In the chaotic days following 9/11, people were grasping at whatever they could find for comfort. But perhaps nothing shows how out of sorts America was than the ascendance of this turgid ballad by once-and-future-unknown John Ondrasik as this grieving nation’s unofficial anthem. Maybe it was the sensitive-guy lyrics (“Even heroes have the right to bleed”) delivered over Billy Joel–lite piano noodling that soothed America’s frazzled nerves. But if this man is allowed to continue recording, then surely the terrorists have won.
Worst Moment Those falsetto notes in the chorus are enough to bring Osama bin Laden and Lex Luthor to their knees.


23. COREY HART “Sunglasses At Night” 1984
If you look up one-hit wonder in the dictionary, this is what you’ll find



Over a keyboard riff that sounds more than a little like that of “Sweet Dreams (Are Made of This),” the brooding Quebecois Hart mugged worse than Derek Zoolander as he extolled the virtues of going incognito. With its lack of anything resembling a human being playing an instrument, this is disposable synth-pop at its most bubblegum.
Worst Moment The chorus, in which Hart warns, “Don’t switch a blade on the guy in shades, oh, no,” was an attempt at tough-guy posing, but it made him sound like the musical equivalent of Judd Nelson in The Breakfast Club. That is, not very tough at all.


22. TOBY KEITH “Courtesy of the Red, White and Blue (The Angry American)” 2002
Oklahoma redneck runs for office on Hate ticket



Outraged by the 9/11 terrorist attacks, Toby Keith enlisted in the Air Force — no, sorry, he wrote a fight anthem so vengeful, it makes “The Star-Spangled Banner” sound like “Give Peace a Chance.” Though right-wing radio hosts and politicians called him a hero, Keith (who hadn’t had a hit in years) moaned, “It sucks ass that I have to defend myself for being patriotic.” Wrong. You have to defend yourself for celebrating violence and bloodlust.
Worst Moment “We’ll put a boot in your ass; it’s the American way,” Keith sings, mistaking revenge for ideals of liberty.

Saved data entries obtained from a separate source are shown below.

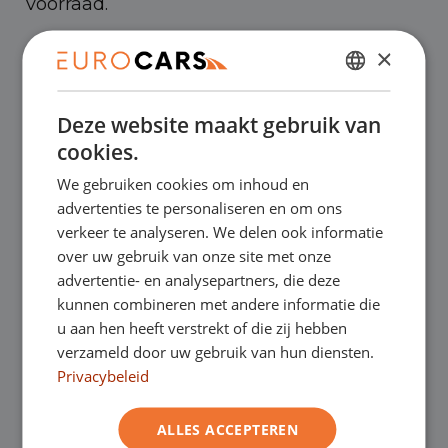
voorraad.
×
✔
Laagste prijsgarantie
DUTCH
✔
Online kopen, niet goed geld terug
Deze website maakt gebruik van
ENGLISH
cookies.
GERMAN
✔
Financial lease – Soepele acceptatie
We gebruiken cookies om inhoud en
FRENCH
advertenties te personaliseren en om ons
verkeer te analyseren. We delen ook informatie
✔
Gratis thuisbezorgd bij online aankoop
over uw gebruik van onze site met onze
advertentie- en analysepartners, die deze
kunnen combineren met andere informatie die
Onze showrooms
u aan hen heeft verstrekt of die zij hebben
verzameld door uw gebruik van hun diensten.
Je bent van harte welkom in een van onze
Privacybeleid
showrooms om de occasions te bekijken –
ALLES ACCEPTEREN
en natuurlijk voor een lekkere kop koffie!
Je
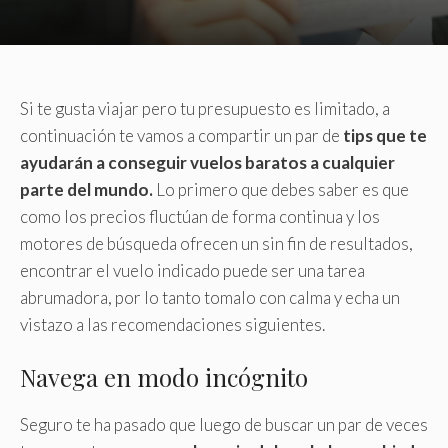
Si te gusta viajar pero tu presupuesto es limitado, a
continuación te vamos a compartir un par de
tips que te
ayudarán a conseguir vuelos baratos a cualquier
parte del mundo.
Lo primero que debes saber es que
como los precios fluctúan de forma continua y los
motores de búsqueda ofrecen un sin fin de resultados,
encontrar el vuelo indicado puede ser una tarea
abrumadora, por lo tanto tomalo con calma y echa un
vistazo a las recomendaciones siguientes.
Navega en modo incógnito
Seguro te ha pasado que luego de buscar un par de veces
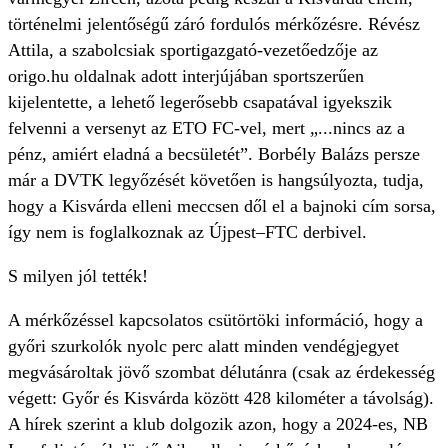
történelmi jelentőségű záró fordulós mérkőzésre. Révész
Attila, a szabolcsiak sportigazgató-vezetőedzője az
origo.hu oldalnak adott interjújában sportszerűen
kijelentette, a lehető legerősebb csapatával igyekszik
felvenni a versenyt az ETO FC-vel, mert „...nincs az a
pénz, amiért eladná a becsületét”. Borbély Balázs persze
már a DVTK legyőzését követően is hangsúlyozta, tudja,
hogy a Kisvárda elleni meccsen dől el a bajnoki cím sorsa,
így nem is foglalkoznak az Újpest–FTC derbivel.
S milyen jól tették!
A mérkőzéssel kapcsolatos csütörtöki információ, hogy a
győri szurkolók nyolc perc alatt minden vendégjegyet
megvásároltak jövő szombat délutánra (csak az érdekesség
végett: Győr és Kisvárda között 428 kilométer a távolság).
A hírek szerint a klub dolgozik azon, hogy a 2024-es, NB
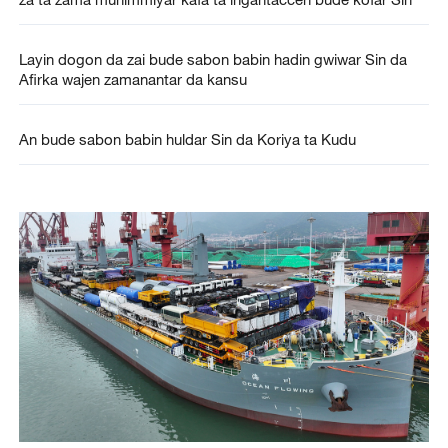
Layin dogon da zai bude sabon babin hadin gwiwar Sin da
Afirka wajen zamanantar da kansu
An bude sabon babin huldar Sin da Koriya ta Kudu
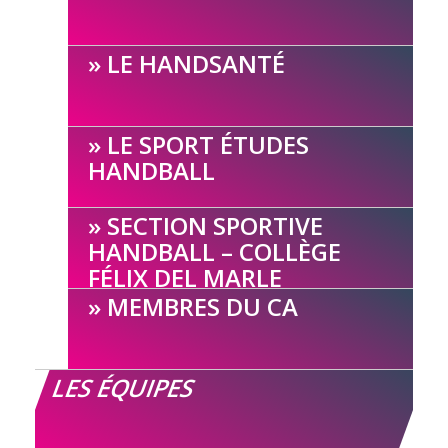
LE HANDSANTÉ
LE SPORT ÉTUDES
HANDBALL
SECTION SPORTIVE
HANDBALL – COLLÈGE
FÉLIX DEL MARLE
MEMBRES DU CA
LES ÉQUIPES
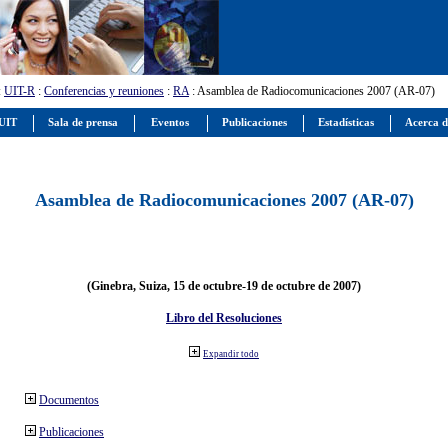
:
UIT-R
:
Conferencias y reuniones
:
RA
: Asamblea de Radiocomunicaciones 2007 (AR-07)
 UIT
Sala de prensa
Eventos
Publicaciones
Estadísticas
Acerca d
Asamblea de Radiocomunicaciones 2007 (AR-07)
(Ginebra, Suiza, 15 de octubre-19 de octubre de 2007)
Libro del Resoluciones
Expandir todo
Documentos
Publicaciones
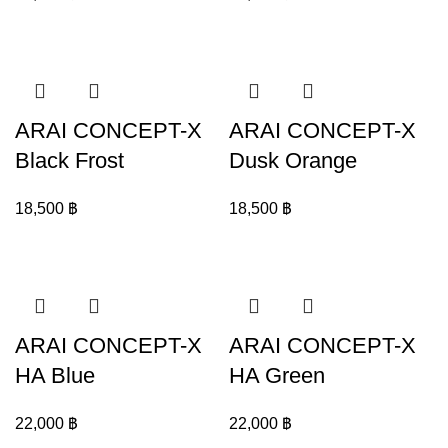
ARAI CONCEPT-X
ARAI CONCEPT-X
Black Frost
Dusk Orange
18,500
฿
18,500
฿
ARAI CONCEPT-X
ARAI CONCEPT-X
HA Blue
HA Green
22,000
฿
22,000
฿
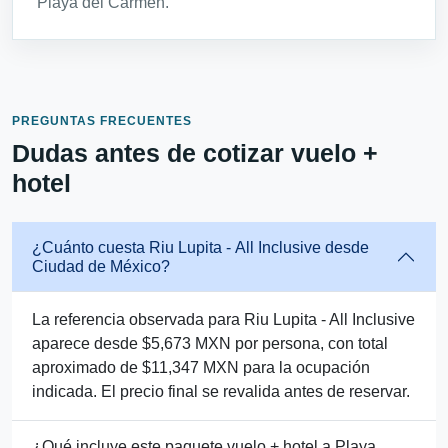
Playa del Carmen.
PREGUNTAS FRECUENTES
Dudas antes de cotizar vuelo +
hotel
¿Cuánto cuesta Riu Lupita - All Inclusive desde
Ciudad de México?
La referencia observada para Riu Lupita - All Inclusive
aparece desde $5,673 MXN por persona, con total
aproximado de $11,347 MXN para la ocupación
indicada. El precio final se revalida antes de reservar.
¿Qué incluye este paquete vuelo + hotel a Playa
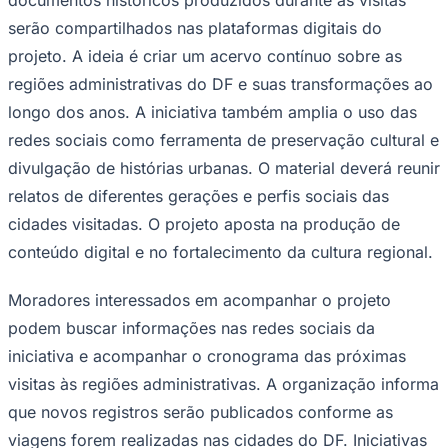
serão compartilhados nas plataformas digitais do
projeto. A ideia é criar um acervo contínuo sobre as
regiões administrativas do DF e suas transformações ao
longo dos anos. A iniciativa também amplia o uso das
redes sociais como ferramenta de preservação cultural e
divulgação de histórias urbanas. O material deverá reunir
Palmeiras
relatos de diferentes gerações e perfis sociais das
cidades visitadas. O projeto aposta na produção de
conteúdo digital e no fortalecimento da cultura regional.
Moradores interessados em acompanhar o projeto
podem buscar informações nas redes sociais da
iniciativa e acompanhar o cronograma das próximas
visitas às regiões administrativas. A organização informa
que novos registros serão publicados conforme as
viagens forem realizadas nas cidades do DF. Iniciativas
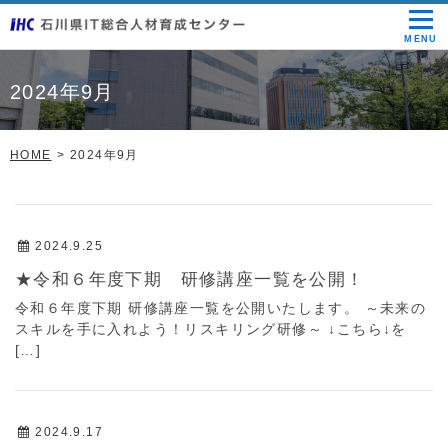
MENU
2024年9月
HOME
2024年9月
2024.9.25
★令和６年度下期 研修講座一覧を公開！
令和６年度下期 研修講座一覧を公開いたします。 ～未来の
スキルを手に入れよう！リスキリング研修～ ↓こちら↓を
[…]
2024.9.17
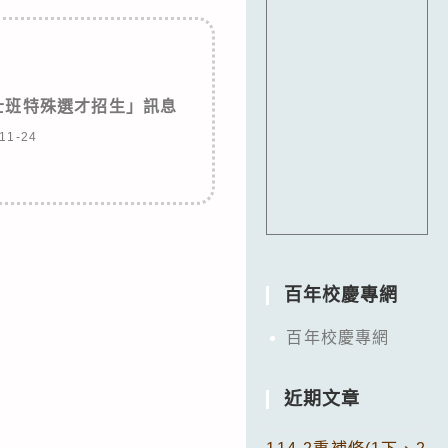
士班特殊選才招生」訊息
11-24
百年校慶專網
百年校慶專網
近期文章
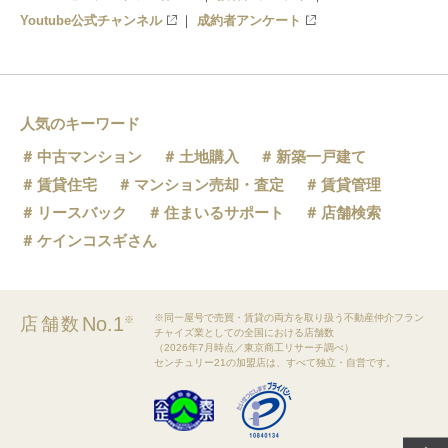
Youtube公式チャンネル
成約者アンケート
人気のキーワード
中古マンション
土地購入
新築一戸建て
賃貸住宅
マンション売却・査定
賃貸管理
リースバック
住まいるサポート
店舗検索
ケインコスギさん
※同一屋号で売買・賃貸の両方を取り扱う不動産仲介フラン
No.1
店舗数
※
チャイズ業としての全国における店舗数
（2026年7月時点／東京商工リサーチ調べ）
センチュリー21の加盟店は、すべて独立・自営です。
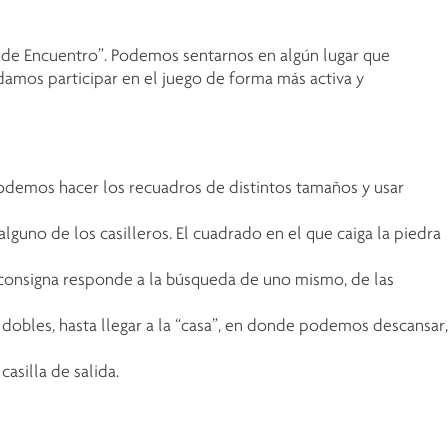
de Encuentro”. Podemos sentarnos en algún lugar que
odamos participar en el juego de forma más activa y
 Podemos hacer los recuadros de distintos tamaños y usar
alguno de los casilleros. El cuadrado en el que caiga la piedra
consigna responde a la búsqueda de uno mismo, de las
s dobles, hasta llegar a la “casa”, en donde podemos descansar,
asilla de salida.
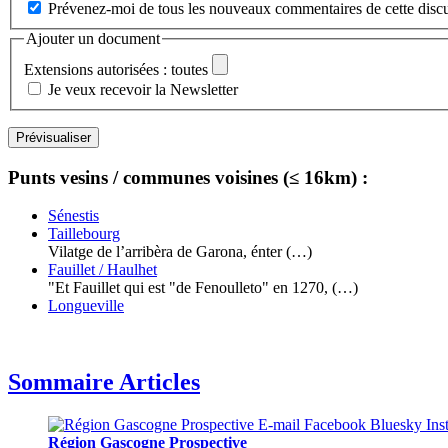
Prévenez-moi de tous les nouveaux commentaires de cette discu
Ajouter un document
Extensions autorisées : toutes
Je veux recevoir la Newsletter
Punts vesins / communes voisines (≤ 16km) :
Sénestis
Taillebourg
Vilatge de l’arribèra de Garona, énter (…)
Fauillet / Haulhet
"Et Fauillet qui est "de Fenoulleto" en 1270, (…)
Longueville
Sommaire Articles
Région Gascogne Prospective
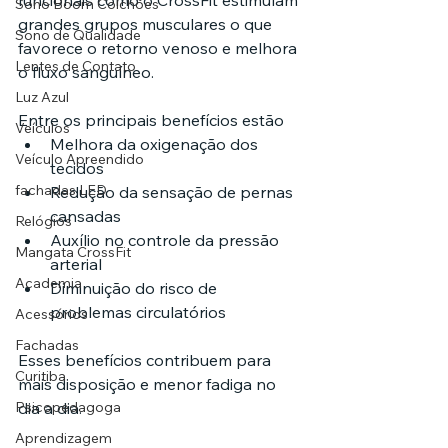
Sono Boom Colchões
grandes grupos musculares o que 
Sono de Qualidade
favorece o retorno venoso e melhora 
Lentes de Contato
o fluxo sanguíneo.
Luz Azul
Entre os principais benefícios estão
Veículos
Melhora da oxigenação dos 
Veículo Apreendido
tecidos
fachadas LED
Redução da sensação de pernas 
cansadas
Relógios
Auxílio no controle da pressão 
Mangata CrossFit
arterial
Academia
Diminuição do risco de 
problemas circulatórios
Acessórios
Fachadas
Esses benefícios contribuem para 
Curitiba
mais disposição e menor fadiga no 
dia a dia.
Psicopedagoga
Aprendizagem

21. SPIN DOCTORS “Two Princes” 1992
This is what happens when jam bands go pop


It’s obviously unfair to dislike a song because of the appearance of the band that recorded it. Yet the very sound of “Two Princes” evokes the way the Spin Doctors looked. With its riff repeated long past endurance, dopey lyrics and abominable vocal scatting, it could only have been the work of scrabbly beared, questionably hatted, red-eyed stoners staggering out of the rehearsal room convinced they have discovered the missing link between grunge, the Grateful Dead and Jamiroquai — blissfully unaware that no one in his right mind was looking for that in the first place.
Worst Moment “Dit-dit-dit! Dit-dit-dit-a-dobba-dobba-dobba dobba!”